══ Selected text ══
By: Corin Cates-Carney
An obscure but important player in the health care industry is in the crosshairs of Montana elected officials, who are proposing new regulations aimed at reducing the cost of prescription drugs.
State Insurance Commissioner Matt Rosendale, an elected Republican, asked state lawmakers Friday to consider additional rules on the contracts between health insurance companies and what he refers to as the middlemen of the pharmaceutical drug industry.
“Right now the three largest PBMs control 85 percent of the pharmaceuticals. We’re talking big, big money folks,” Rosendale says.
PMBs are pharmacy benefit managers. They negotiate deals between insurance companies, drug manufacturers, retail pharmacies, and government health plans. Those deals along the prescription drug supply chain are often complicated and opaque.
Critics say that leaves room for PBMs to profit from charging unfair prices, but PBM companies say the deals they strike actually lower drug costs.
═══
══ Material provided ══
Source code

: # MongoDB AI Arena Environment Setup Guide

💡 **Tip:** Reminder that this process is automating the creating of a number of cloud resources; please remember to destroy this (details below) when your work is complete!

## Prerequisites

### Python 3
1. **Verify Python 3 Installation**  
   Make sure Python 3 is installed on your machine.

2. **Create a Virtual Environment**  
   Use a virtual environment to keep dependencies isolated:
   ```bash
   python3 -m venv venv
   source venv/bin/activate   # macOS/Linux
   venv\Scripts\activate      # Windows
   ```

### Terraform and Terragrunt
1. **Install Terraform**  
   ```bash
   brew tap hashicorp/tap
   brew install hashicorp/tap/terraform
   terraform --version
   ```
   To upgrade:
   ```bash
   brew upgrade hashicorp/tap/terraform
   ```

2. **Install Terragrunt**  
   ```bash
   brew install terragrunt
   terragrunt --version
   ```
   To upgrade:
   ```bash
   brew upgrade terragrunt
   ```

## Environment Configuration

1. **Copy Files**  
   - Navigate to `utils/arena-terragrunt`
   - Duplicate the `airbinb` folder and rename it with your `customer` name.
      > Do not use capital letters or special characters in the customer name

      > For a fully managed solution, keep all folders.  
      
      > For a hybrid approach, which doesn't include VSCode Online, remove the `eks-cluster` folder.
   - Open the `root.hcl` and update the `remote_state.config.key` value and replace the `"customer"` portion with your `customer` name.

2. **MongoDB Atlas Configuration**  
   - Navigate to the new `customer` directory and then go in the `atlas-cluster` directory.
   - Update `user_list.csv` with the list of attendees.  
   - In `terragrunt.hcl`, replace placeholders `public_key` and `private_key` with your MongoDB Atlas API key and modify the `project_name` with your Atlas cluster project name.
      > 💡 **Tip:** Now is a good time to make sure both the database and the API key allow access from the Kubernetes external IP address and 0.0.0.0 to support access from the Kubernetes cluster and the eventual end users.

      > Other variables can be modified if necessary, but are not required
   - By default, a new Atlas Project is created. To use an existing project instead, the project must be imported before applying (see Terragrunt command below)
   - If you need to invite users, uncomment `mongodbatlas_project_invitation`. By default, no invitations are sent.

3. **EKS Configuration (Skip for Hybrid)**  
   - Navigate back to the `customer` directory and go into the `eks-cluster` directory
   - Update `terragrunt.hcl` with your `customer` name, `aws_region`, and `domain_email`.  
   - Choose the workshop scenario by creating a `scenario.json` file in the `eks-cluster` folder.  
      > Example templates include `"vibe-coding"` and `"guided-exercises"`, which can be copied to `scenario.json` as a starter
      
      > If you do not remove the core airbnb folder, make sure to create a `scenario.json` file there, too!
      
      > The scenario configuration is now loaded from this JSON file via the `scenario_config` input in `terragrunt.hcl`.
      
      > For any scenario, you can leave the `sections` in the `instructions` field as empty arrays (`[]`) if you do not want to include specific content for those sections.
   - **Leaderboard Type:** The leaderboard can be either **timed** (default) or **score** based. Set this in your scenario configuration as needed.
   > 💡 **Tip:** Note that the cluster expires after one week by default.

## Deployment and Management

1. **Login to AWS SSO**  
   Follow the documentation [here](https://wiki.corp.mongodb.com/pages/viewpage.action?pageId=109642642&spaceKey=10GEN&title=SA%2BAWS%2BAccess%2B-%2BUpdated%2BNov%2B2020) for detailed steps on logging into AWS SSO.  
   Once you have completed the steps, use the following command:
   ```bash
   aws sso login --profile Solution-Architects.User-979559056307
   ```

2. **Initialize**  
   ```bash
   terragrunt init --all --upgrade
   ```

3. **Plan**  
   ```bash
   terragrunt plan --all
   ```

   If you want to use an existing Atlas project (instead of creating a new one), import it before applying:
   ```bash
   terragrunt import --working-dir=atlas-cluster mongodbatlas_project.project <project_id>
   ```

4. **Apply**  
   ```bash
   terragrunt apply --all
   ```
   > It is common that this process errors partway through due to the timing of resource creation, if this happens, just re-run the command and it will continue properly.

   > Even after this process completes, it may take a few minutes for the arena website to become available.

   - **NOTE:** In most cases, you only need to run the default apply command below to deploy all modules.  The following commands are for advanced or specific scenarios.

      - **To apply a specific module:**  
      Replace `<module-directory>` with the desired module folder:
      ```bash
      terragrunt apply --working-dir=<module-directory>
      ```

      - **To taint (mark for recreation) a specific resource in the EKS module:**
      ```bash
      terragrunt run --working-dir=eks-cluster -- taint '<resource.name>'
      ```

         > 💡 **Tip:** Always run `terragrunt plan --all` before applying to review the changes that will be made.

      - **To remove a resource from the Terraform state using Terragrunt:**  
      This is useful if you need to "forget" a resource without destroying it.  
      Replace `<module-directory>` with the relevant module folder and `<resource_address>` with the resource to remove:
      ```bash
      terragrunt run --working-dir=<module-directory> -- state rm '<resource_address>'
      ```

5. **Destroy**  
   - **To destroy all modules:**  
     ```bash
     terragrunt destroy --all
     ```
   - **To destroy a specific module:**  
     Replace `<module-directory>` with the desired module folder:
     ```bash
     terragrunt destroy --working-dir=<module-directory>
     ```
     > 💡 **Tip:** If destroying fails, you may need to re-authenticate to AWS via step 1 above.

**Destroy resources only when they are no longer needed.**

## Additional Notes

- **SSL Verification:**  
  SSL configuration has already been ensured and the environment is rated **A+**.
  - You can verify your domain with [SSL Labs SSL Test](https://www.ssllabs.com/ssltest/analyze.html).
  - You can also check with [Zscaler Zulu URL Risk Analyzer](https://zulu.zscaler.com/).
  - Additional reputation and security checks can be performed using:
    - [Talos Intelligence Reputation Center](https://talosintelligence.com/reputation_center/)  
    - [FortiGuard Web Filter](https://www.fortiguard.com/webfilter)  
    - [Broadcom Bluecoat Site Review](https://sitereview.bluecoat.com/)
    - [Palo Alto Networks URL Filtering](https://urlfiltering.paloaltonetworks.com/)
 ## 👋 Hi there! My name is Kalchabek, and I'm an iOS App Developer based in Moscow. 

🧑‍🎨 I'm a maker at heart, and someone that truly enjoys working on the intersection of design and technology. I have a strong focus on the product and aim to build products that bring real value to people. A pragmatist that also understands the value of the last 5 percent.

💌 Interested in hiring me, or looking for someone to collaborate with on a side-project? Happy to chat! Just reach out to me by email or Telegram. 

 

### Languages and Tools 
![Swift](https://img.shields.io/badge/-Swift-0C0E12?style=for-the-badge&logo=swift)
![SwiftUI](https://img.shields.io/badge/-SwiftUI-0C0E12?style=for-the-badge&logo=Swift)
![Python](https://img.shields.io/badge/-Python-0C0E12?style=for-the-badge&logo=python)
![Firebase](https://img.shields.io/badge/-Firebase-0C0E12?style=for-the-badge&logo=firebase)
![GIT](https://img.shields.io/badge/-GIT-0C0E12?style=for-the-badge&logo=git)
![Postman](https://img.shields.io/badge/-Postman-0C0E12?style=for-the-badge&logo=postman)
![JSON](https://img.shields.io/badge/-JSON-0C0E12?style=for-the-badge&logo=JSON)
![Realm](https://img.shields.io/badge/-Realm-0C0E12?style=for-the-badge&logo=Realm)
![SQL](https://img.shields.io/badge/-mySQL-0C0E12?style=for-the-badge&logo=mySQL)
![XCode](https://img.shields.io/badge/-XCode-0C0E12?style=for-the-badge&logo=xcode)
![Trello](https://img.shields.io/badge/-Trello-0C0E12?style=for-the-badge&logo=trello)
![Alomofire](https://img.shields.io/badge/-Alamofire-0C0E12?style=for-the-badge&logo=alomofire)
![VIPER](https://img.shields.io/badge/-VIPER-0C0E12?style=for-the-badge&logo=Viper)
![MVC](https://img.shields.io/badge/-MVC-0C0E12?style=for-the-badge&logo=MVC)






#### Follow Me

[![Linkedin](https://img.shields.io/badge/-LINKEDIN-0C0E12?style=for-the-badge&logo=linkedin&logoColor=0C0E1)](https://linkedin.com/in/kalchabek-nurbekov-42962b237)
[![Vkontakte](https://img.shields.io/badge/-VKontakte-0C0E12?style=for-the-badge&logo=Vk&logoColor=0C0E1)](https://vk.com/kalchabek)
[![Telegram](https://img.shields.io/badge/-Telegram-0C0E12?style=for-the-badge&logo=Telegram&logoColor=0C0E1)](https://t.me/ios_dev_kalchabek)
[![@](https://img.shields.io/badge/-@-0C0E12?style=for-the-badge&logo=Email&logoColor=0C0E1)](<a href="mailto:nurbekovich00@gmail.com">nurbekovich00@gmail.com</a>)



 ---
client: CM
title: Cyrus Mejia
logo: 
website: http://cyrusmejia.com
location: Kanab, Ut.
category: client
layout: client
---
═══
→ Try it
From the article on pharmacy benefit managers, transcribe the passage starting with "PMBs are pharmacy" and going on through "lower drug costs.".

→ Solution to this problem
PMBs are pharmacy benefit managers. They negotiate deals between insurance companies, drug manufacturers, retail pharmacies, and government health plans. Those deals along the prescription drug supply chain are often complicated and opaque.
Critics say that leaves room for PBMs to profit from charging unfair prices, but PBM companies say the deals they strike actually lower drug costs.